Light here meaning lightweight rather than giving a lot of light, correct?
Right. Лёгкая cannot mean 'giving a lot of light'.
Not sure. I wouldn’t use «све́тлая» for something giving the light. I can’t vouch this is 100% incorrect, but this is not something I would use. I'd say «Эта ла́мпа така́я я́ркая» 'This lamp is so bright'.
That makes sense. I guess in English too we'd normally say bright rather than light.
Could you tell me, how does the meaning of ясный compare to яркий and светлый?
I wouldn’t use «ясный» for the lamp either. «Я́ркий» is something that's immediately noticeable, it catches your eye. Metaphorically you could say «я́кий челове́к» to mean someone who stands out.
«Я́сный» is something that can be easily seen, or allows you to see clearly (я́сная пого́да is the weather when you can see the sky), but it doesn't attract attention. Metaphorically it can mean «understandable». «Я́сно» is the common answer, like «I see», to show that you understand the speaker.
«Све́тлый» is something that has a lot of light, or something that is close to white in colour. Metaphorically it can be used to mean something good, like in «све́тлое бу́дущее» 'bright future'.
Yes, we definitely can. But it sounds more formal than "Хорошо, что лампа такая лёгкая", I can't imagine myself saying "Хорошо, что лампа так легка" in a day-to-day conversation, it just feels out-of-place in informal colloquial speech.
Really? Do you use a lot of long adjectives (as opposed to short adjectives) in day-to-day conversation?
Well, it really depends on the adjective, some short adjectives sound better than others. But yes, I feel I use less short adjectives in normal speech and use more of them in writing. E.g. I could write "Она очень знаменита", but when speaking, I'd usually say "Она очень знаменитая".
Thanks!

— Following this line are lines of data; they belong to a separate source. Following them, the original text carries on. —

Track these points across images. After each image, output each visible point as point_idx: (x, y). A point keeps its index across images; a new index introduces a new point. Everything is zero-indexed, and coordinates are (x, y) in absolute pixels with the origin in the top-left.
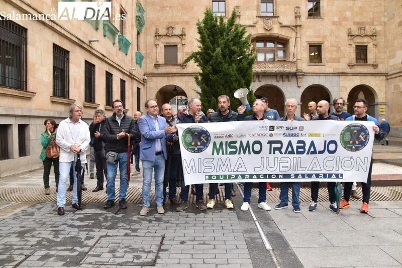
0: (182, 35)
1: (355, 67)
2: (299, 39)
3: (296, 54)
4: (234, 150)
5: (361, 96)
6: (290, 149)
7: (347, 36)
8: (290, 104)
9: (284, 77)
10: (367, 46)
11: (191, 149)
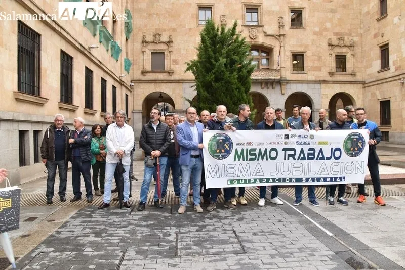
0: (169, 42)
1: (335, 75)
2: (282, 48)
3: (279, 62)
4: (254, 157)
5: (340, 102)
6: (302, 156)
7: (327, 46)
8: (304, 112)
9: (269, 85)
10: (345, 56)
11: (216, 156)
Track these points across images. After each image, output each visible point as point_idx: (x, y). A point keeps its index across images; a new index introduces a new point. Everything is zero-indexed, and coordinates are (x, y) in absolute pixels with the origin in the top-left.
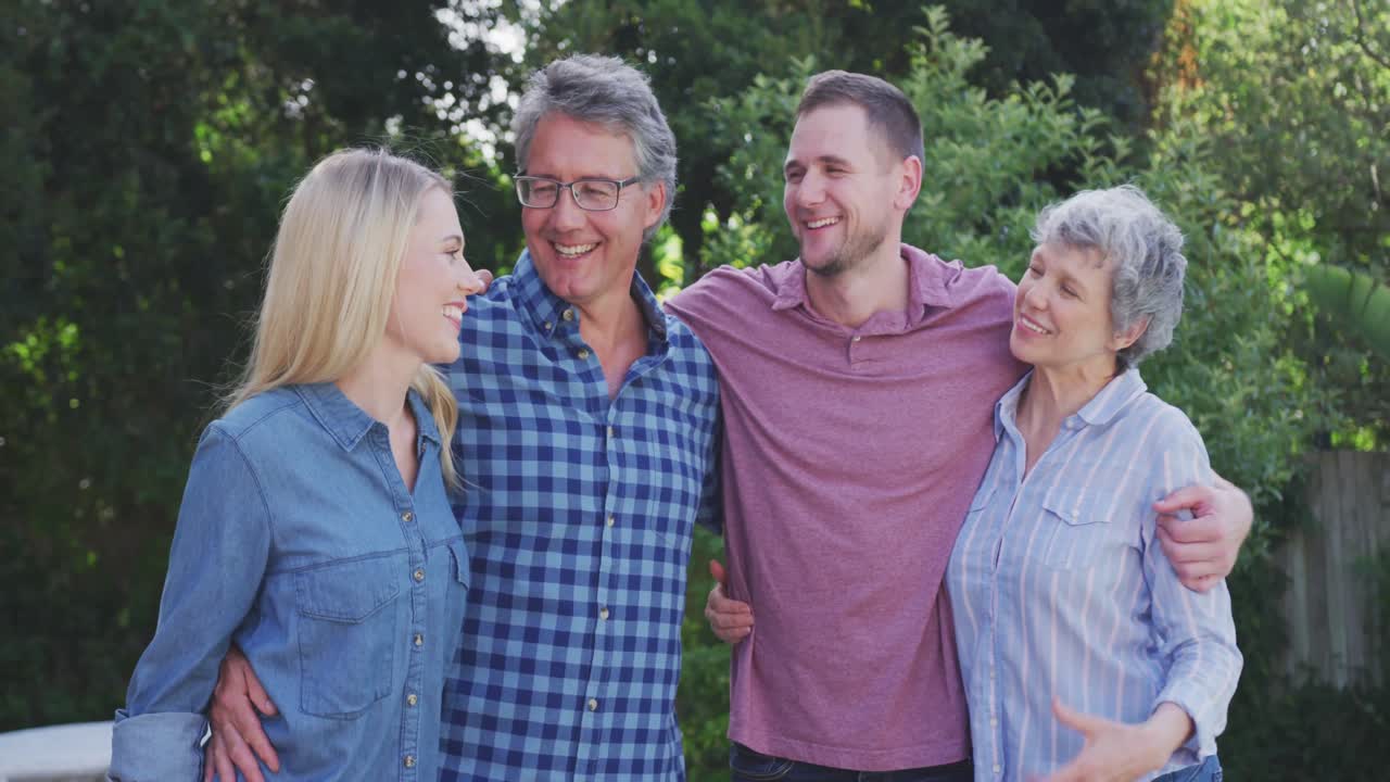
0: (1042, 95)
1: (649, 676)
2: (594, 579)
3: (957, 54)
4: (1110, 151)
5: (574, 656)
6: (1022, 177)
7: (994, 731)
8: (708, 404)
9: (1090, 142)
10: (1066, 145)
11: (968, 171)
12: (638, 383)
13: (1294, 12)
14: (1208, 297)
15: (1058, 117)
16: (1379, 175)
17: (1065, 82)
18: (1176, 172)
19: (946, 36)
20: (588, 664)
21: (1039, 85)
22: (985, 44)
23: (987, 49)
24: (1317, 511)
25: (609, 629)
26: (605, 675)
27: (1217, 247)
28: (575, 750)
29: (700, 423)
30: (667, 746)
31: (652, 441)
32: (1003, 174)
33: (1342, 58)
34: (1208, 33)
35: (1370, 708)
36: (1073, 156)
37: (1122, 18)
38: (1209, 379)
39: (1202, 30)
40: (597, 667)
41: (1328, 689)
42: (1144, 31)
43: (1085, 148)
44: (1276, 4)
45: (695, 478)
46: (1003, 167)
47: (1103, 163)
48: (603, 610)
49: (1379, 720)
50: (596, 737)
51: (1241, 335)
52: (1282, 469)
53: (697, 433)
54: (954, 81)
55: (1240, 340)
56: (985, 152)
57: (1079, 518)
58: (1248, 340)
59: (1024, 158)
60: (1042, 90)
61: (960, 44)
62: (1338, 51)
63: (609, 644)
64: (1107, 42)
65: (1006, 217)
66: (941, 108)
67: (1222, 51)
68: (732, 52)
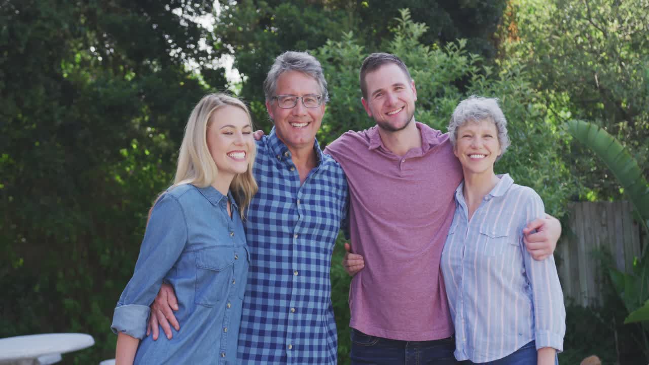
0: (453, 48)
1: (316, 299)
2: (290, 260)
3: (415, 30)
4: (482, 72)
5: (284, 291)
6: (444, 83)
7: (463, 324)
8: (344, 190)
9: (474, 68)
10: (464, 70)
11: (422, 82)
12: (313, 182)
13: (560, 5)
14: (527, 136)
15: (460, 58)
16: (599, 79)
17: (463, 42)
18: (512, 81)
19: (409, 22)
20: (290, 294)
21: (451, 44)
22: (426, 25)
23: (427, 27)
24: (573, 229)
25: (299, 279)
26: (298, 298)
27: (531, 114)
28: (286, 329)
29: (340, 198)
30: (324, 328)
31: (318, 205)
32: (437, 83)
33: (581, 26)
34: (522, 16)
35: (598, 315)
36: (467, 75)
37: (485, 12)
38: (528, 173)
39: (518, 14)
40: (294, 295)
41: (580, 307)
42: (495, 17)
43: (472, 71)
44: (552, 2)
45: (337, 220)
46: (436, 80)
47: (480, 78)
48: (295, 272)
49: (602, 321)
50: (295, 323)
51: (541, 153)
52: (560, 211)
53: (339, 201)
54: (413, 42)
55: (541, 155)
56: (429, 74)
57: (495, 235)
58: (545, 155)
59: (445, 76)
60: (452, 46)
61: (416, 26)
62: (579, 23)
63: (299, 285)
64: (479, 23)
65: (439, 102)
66: (408, 53)
67: (528, 24)
68: (313, 29)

That's good news for me, because there are various rules (rather than one hard rule) for forming and pronouncing short adjectives, and I find it much easier to use longer adjectives when I'm talking to people in Russian
There are very few short adjectives that are acceptable in speech.
A few predicative adjectives only exist in short form (e.g., рад, должен), there are also adjectives that have a distinctive meaning and use when short (болен, мал, велик, похож, доволен), especially when there are dependent words (Ты так похож на неё!).

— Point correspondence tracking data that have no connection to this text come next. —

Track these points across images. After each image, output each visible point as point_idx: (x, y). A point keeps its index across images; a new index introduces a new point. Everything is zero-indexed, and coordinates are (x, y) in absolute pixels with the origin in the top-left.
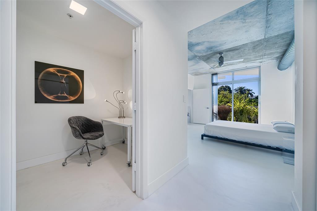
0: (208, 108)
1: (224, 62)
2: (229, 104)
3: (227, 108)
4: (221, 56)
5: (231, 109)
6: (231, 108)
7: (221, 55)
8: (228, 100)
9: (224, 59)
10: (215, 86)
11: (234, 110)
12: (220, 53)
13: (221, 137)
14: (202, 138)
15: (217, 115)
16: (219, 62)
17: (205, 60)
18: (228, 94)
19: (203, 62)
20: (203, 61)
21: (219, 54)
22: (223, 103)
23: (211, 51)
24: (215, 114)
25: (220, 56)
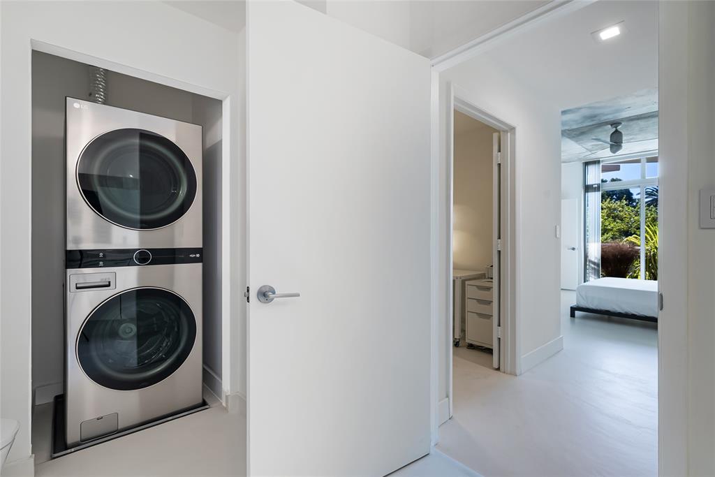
0: (574, 249)
1: (623, 144)
2: (631, 238)
3: (625, 248)
4: (616, 131)
5: (637, 252)
6: (639, 248)
7: (616, 127)
8: (623, 226)
9: (624, 138)
10: (593, 193)
11: (646, 254)
12: (615, 124)
13: (619, 310)
14: (573, 315)
15: (598, 265)
16: (611, 145)
17: (574, 137)
18: (626, 208)
19: (568, 140)
20: (569, 138)
21: (611, 125)
22: (610, 234)
23: (593, 121)
24: (594, 263)
25: (614, 129)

Some short adjectives assign "states" (жарко, холодно, хорошо, плохо, тепло, ветренно, дождливо) that are observed in general (weather) or experienced by someone (Мне холодно ~ I am cold, I feel cold).

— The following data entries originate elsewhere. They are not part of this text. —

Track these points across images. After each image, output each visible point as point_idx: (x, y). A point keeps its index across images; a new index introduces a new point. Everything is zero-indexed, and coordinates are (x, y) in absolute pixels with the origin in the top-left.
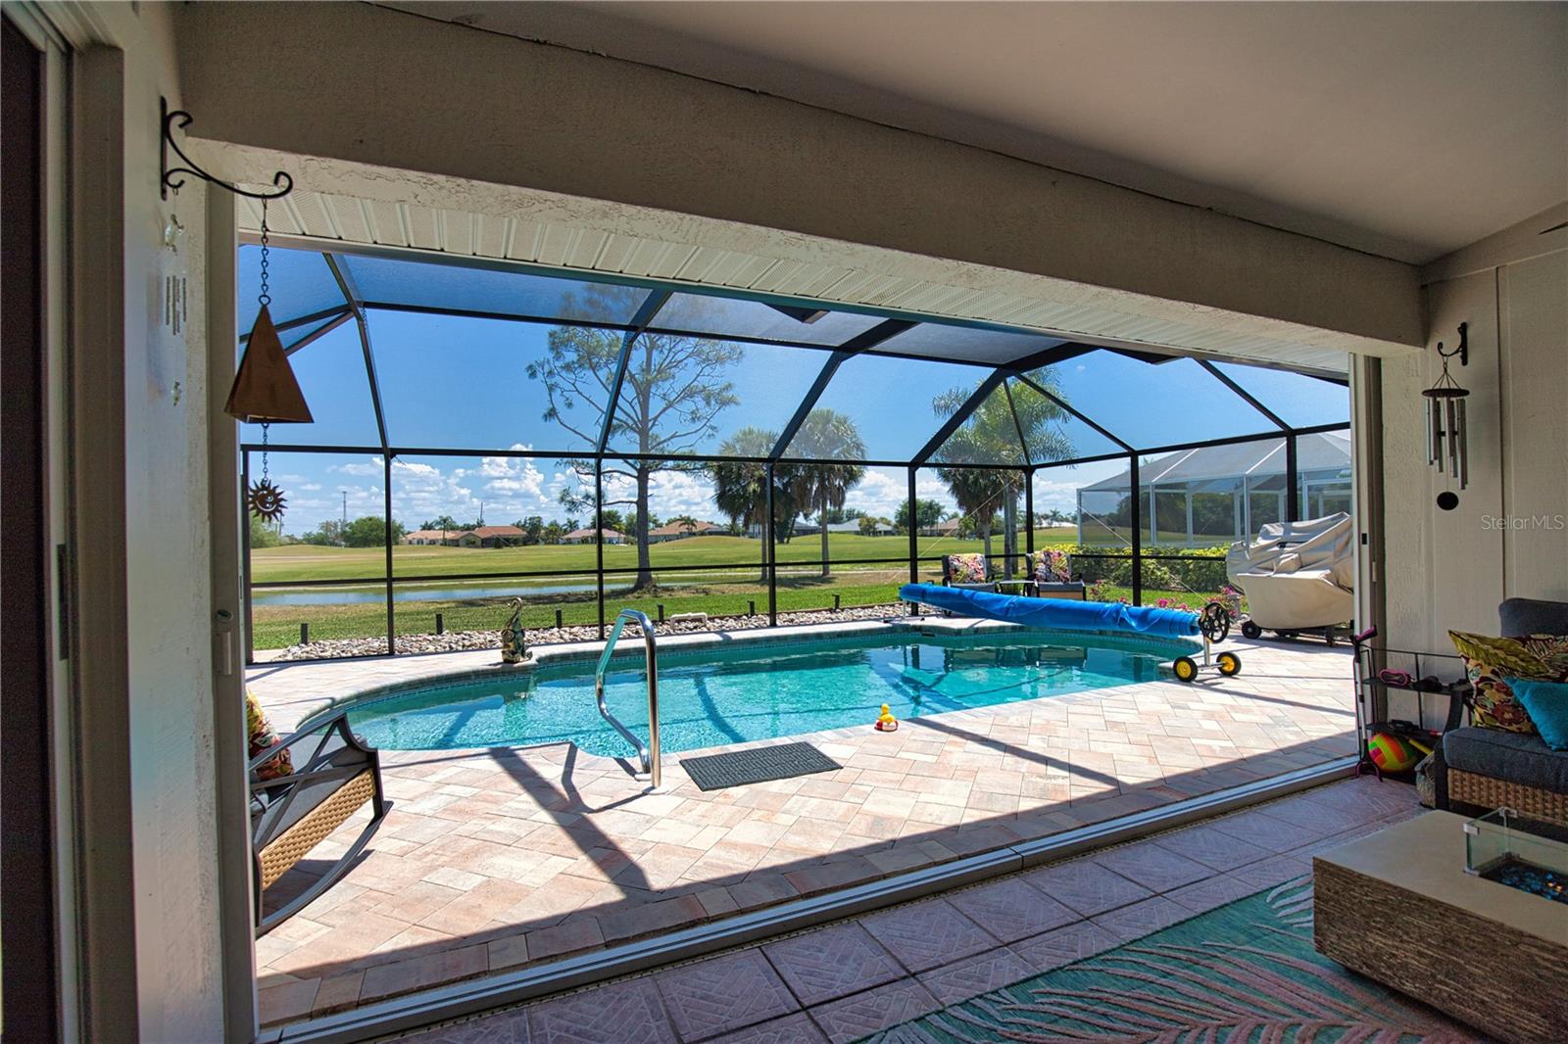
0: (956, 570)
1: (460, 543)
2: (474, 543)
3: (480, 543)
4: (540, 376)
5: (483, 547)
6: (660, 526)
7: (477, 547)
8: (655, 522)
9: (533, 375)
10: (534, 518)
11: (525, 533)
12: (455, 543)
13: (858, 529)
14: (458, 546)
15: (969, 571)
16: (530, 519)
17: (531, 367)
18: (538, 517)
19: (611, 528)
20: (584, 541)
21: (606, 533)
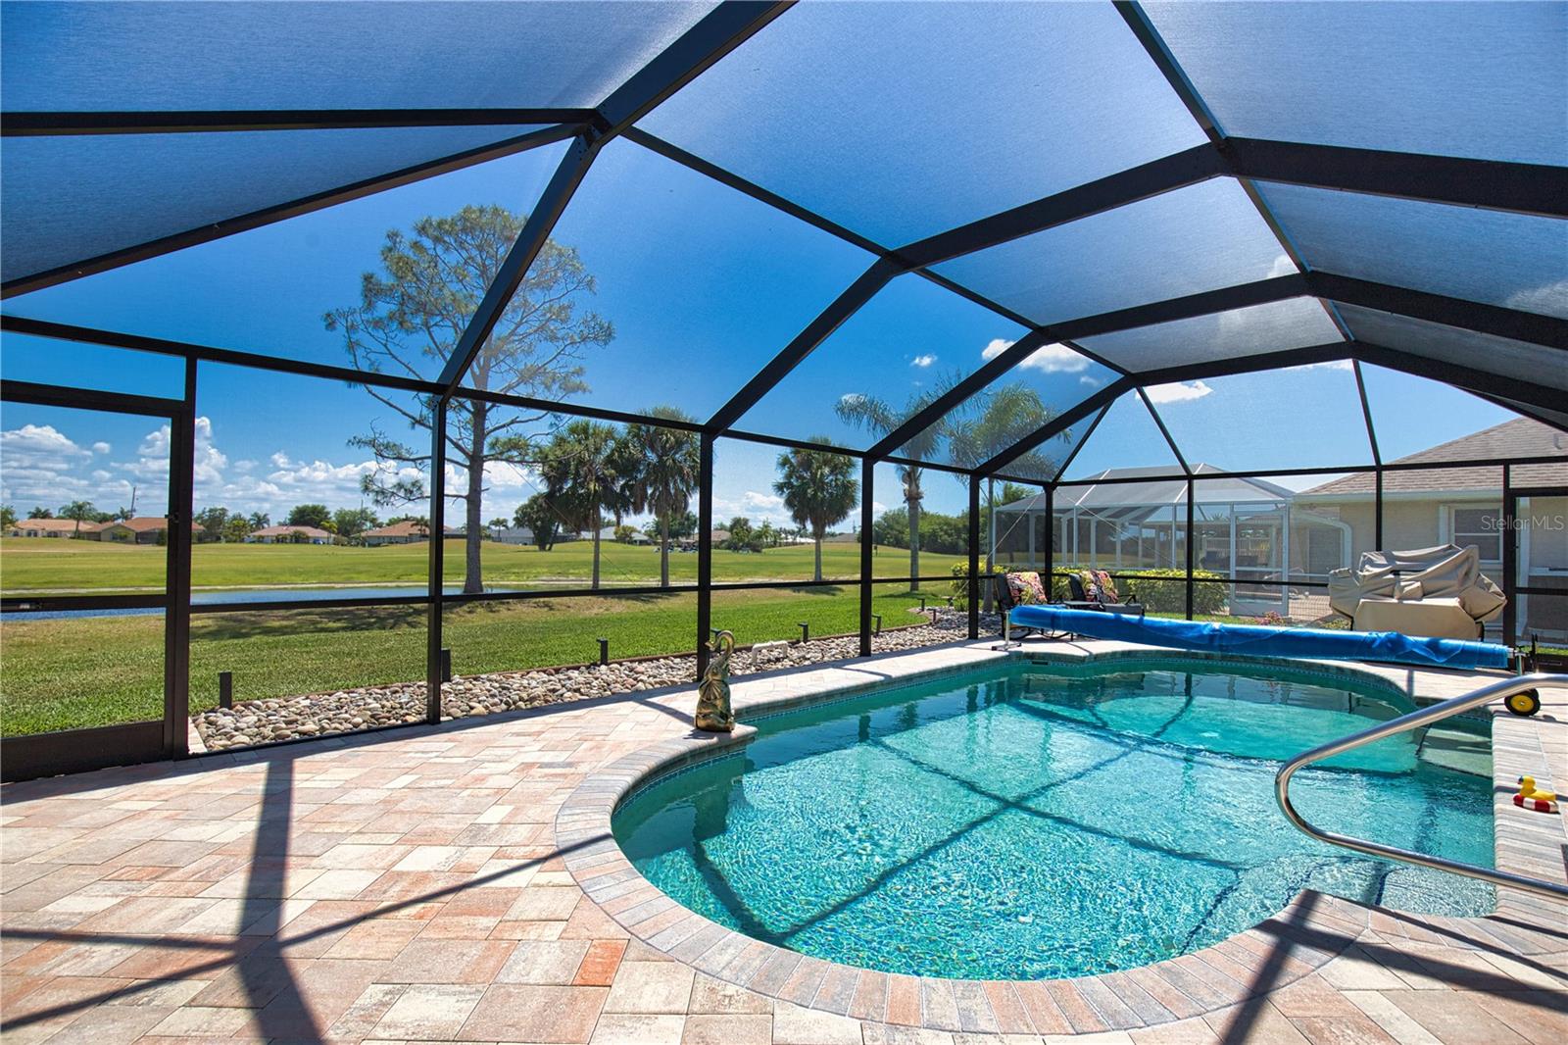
0: (1020, 590)
1: (102, 537)
2: (126, 536)
3: (132, 537)
4: (341, 328)
5: (137, 543)
7: (130, 543)
9: (331, 326)
10: (216, 510)
11: (203, 527)
12: (96, 537)
14: (100, 540)
16: (211, 511)
17: (329, 315)
18: (223, 509)
19: (317, 525)
20: (280, 540)
21: (310, 531)
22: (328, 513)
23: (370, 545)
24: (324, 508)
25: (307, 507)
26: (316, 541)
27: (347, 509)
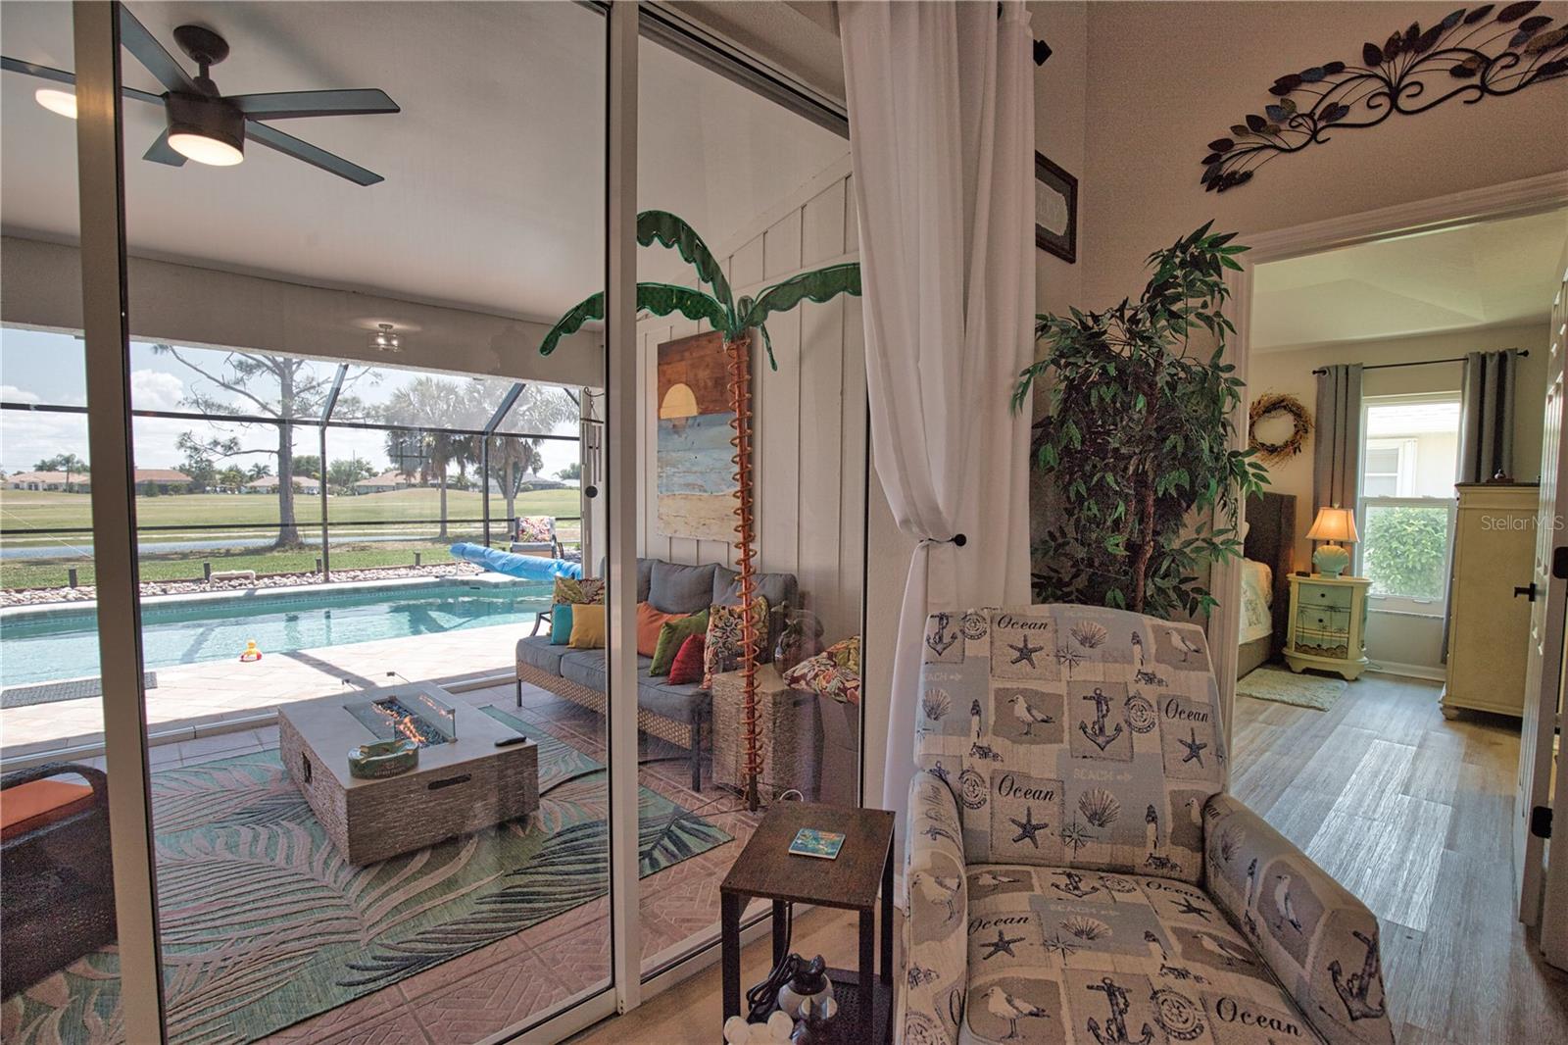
0: (523, 531)
11: (190, 479)
15: (534, 531)
21: (305, 481)
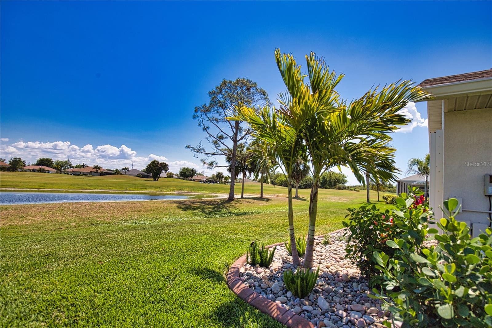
6: (73, 167)
8: (70, 166)
10: (16, 158)
13: (166, 176)
16: (15, 158)
18: (20, 158)
19: (49, 166)
20: (34, 171)
21: (46, 168)
22: (53, 161)
23: (74, 175)
24: (51, 159)
25: (44, 159)
26: (48, 172)
27: (60, 160)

Apart from that, the only place where you can use a wide range of short adjectives is one-word exclamations like "Good!", "Perfect!", "Awful!" "Marvellous!" and so on. Whichever synonim of "terrific" or "awful" you choose—there are plenty—, you always use a short adjectives used in its neuter form: хорошо, отлично, превосходно, классно, клёво, круто, неплохо, чудесно, великолепно, потрясающе / плохо, ужасно, мерзко, погано
Since some of these, namely, exclamations and feelings, are always in neuter and do not even change gender anyhow (some, like можно and нельзя, don't have gender at all), there are different ways to classify such words in Russian. "Category of state" is often considered a separate class that encompasses these words. This course does not focus too much on theory here because all these words are rather similar from a learner's POV.